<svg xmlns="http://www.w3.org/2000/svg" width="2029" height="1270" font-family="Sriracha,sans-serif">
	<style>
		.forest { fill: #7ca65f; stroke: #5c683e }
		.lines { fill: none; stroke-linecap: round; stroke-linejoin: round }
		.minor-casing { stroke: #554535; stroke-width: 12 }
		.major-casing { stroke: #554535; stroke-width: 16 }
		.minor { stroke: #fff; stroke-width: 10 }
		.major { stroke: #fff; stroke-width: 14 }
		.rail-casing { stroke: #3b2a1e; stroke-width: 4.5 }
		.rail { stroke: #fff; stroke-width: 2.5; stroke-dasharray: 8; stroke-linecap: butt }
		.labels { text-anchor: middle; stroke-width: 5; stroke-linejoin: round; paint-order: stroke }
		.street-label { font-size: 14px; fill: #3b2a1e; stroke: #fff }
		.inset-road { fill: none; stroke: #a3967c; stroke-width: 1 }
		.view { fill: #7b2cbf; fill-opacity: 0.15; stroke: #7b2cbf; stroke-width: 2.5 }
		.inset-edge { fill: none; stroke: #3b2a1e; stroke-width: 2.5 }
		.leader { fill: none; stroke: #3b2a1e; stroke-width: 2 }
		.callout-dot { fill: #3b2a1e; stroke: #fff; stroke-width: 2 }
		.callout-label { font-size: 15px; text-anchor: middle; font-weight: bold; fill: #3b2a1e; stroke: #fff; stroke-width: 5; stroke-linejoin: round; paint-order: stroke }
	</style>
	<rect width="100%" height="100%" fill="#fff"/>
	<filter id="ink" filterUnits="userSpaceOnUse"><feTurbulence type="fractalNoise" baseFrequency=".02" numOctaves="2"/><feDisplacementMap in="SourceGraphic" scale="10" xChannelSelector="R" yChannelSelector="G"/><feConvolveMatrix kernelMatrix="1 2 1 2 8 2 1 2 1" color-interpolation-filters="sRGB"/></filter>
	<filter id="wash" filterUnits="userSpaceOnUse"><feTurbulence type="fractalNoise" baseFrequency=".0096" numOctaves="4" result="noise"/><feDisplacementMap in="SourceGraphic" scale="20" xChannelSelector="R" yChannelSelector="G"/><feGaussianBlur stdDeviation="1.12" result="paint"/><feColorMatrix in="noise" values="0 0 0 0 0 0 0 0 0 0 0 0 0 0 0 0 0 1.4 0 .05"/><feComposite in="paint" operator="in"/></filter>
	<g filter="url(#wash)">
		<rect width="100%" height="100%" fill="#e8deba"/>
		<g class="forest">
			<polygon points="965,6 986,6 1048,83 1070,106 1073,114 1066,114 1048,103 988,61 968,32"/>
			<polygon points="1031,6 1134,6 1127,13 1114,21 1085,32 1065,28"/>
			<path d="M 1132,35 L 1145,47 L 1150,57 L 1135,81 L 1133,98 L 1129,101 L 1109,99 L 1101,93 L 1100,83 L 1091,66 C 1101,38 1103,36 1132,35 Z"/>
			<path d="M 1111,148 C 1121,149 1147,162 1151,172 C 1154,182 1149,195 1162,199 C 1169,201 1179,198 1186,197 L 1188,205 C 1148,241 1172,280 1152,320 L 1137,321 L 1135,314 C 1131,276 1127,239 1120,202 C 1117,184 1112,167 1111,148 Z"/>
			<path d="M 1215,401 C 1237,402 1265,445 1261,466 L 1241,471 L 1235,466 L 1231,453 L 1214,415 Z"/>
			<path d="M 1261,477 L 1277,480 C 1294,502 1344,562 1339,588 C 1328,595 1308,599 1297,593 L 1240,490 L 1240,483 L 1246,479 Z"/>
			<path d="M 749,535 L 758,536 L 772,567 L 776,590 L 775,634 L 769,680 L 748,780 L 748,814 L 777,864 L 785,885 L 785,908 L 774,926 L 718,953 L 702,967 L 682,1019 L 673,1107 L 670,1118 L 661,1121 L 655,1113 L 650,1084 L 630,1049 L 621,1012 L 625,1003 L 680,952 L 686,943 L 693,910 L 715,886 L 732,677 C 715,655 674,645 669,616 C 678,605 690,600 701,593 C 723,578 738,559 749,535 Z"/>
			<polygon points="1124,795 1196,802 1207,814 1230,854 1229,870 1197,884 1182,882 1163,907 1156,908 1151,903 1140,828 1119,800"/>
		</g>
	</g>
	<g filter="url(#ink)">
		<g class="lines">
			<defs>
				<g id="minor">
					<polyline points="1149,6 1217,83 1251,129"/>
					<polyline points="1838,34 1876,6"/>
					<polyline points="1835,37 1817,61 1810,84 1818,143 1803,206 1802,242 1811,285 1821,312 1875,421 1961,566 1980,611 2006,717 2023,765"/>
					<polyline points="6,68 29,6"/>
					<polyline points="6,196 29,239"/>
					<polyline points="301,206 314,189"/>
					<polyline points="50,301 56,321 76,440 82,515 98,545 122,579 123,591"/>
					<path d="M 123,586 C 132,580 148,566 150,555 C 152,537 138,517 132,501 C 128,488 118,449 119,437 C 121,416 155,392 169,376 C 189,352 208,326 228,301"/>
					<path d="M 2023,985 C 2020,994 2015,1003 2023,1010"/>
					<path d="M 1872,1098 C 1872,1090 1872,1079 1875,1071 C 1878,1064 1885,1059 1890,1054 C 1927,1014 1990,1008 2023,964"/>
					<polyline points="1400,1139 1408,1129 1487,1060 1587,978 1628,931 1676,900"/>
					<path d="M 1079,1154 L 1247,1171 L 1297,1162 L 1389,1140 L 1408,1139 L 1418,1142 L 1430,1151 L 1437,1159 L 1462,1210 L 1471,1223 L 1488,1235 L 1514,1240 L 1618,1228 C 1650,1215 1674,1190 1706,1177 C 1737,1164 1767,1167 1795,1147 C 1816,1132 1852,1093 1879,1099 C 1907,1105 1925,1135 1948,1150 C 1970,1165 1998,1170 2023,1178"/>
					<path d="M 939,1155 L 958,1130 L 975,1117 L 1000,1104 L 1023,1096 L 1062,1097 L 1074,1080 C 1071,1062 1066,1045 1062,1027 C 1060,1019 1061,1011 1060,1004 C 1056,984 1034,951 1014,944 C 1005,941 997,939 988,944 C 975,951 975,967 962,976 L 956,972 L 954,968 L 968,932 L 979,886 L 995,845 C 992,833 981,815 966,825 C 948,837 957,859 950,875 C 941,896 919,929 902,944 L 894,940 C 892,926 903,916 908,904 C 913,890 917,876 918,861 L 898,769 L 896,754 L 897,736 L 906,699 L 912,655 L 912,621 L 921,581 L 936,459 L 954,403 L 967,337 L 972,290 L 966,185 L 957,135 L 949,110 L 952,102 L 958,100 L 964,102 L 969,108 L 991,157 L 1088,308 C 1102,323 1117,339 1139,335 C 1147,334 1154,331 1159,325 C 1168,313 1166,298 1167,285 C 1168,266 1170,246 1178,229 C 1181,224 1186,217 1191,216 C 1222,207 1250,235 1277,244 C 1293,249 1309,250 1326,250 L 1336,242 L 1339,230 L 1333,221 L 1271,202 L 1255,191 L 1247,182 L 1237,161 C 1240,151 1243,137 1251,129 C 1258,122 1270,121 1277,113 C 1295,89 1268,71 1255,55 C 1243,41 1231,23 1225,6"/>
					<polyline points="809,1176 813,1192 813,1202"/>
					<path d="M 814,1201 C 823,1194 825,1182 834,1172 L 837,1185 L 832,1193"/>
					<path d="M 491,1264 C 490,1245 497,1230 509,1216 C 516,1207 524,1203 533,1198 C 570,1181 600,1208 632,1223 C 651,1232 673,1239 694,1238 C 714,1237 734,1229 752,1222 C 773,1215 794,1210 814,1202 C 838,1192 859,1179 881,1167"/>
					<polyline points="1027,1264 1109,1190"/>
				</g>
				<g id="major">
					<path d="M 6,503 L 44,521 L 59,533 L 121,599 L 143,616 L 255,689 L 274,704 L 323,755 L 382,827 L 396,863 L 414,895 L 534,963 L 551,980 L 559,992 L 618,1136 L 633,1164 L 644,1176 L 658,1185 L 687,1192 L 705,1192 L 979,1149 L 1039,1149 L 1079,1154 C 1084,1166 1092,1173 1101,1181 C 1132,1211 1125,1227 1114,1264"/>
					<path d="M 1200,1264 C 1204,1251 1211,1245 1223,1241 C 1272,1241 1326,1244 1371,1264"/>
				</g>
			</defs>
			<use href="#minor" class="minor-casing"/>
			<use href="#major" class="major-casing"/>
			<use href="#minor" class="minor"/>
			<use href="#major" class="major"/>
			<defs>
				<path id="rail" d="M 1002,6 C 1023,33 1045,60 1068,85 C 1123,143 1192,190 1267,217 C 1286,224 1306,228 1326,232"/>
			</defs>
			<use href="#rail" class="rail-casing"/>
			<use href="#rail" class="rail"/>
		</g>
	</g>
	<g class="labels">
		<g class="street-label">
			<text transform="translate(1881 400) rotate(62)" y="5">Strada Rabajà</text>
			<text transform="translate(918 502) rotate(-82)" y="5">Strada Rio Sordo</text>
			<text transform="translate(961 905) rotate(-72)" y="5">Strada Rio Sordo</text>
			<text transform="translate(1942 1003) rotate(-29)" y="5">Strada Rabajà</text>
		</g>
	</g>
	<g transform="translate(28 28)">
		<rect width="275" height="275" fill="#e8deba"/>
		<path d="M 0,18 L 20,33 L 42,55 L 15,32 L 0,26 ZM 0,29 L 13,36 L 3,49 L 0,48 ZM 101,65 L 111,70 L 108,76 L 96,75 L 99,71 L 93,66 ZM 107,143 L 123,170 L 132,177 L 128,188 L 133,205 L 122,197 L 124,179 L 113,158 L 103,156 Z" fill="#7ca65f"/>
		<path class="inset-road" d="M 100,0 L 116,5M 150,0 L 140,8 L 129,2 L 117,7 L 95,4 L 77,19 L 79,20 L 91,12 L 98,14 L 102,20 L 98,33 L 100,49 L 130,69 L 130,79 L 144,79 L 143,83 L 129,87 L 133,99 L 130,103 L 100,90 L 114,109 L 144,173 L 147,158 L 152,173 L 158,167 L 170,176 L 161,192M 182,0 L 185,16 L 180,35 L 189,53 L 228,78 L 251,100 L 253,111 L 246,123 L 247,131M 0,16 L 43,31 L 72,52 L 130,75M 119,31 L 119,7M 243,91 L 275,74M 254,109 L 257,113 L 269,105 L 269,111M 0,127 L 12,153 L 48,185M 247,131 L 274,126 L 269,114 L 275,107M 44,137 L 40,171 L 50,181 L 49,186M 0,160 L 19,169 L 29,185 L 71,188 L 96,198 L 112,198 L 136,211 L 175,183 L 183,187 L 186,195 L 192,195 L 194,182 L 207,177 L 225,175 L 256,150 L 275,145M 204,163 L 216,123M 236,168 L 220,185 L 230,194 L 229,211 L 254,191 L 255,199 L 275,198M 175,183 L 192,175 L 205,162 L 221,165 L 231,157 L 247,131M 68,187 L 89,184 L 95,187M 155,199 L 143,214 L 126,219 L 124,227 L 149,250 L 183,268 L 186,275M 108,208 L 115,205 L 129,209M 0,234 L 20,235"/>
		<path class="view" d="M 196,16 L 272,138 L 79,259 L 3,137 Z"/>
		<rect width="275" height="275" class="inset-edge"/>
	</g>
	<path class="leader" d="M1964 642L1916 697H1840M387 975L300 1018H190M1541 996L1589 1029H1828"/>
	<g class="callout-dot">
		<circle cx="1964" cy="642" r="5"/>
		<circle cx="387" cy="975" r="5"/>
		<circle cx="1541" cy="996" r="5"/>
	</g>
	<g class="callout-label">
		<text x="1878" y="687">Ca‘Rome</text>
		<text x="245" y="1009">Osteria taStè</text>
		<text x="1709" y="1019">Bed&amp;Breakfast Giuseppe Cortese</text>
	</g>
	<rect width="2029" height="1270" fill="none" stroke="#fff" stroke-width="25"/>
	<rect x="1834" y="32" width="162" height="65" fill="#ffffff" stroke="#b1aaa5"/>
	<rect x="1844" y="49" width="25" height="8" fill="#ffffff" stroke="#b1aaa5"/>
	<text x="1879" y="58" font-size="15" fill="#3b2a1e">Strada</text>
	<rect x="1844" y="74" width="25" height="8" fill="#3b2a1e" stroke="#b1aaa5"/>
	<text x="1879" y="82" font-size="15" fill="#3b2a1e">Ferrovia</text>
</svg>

§ **WHAT YOU NEED TO DO**: Look through the data above and report every line in which "scale" appears.

§ **ANSWER BELOW**:
	<filter id="ink" filterUnits="userSpaceOnUse"><feTurbulence type="fractalNoise" baseFrequency=".02" numOctaves="2"/><feDisplacementMap in="SourceGraphic" scale="10" xChannelSelector="R" yChannelSelector="G"/><feConvolveMatrix kernelMatrix="1 2 1 2 8 2 1 2 1" color-interpolation-filters="sRGB"/></filter>
	<filter id="wash" filterUnits="userSpaceOnUse"><feTurbulence type="fractalNoise" baseFrequency=".0096" numOctaves="4" result="noise"/><feDisplacementMap in="SourceGraphic" scale="20" xChannelSelector="R" yChannelSelector="G"/><feGaussianBlur stdDeviation="1.12" result="paint"/><feColorMatrix in="noise" values="0 0 0 0 0 0 0 0 0 0 0 0 0 0 0 0 0 1.4 0 .05"/><feComposite in="paint" operator="in"/></filter>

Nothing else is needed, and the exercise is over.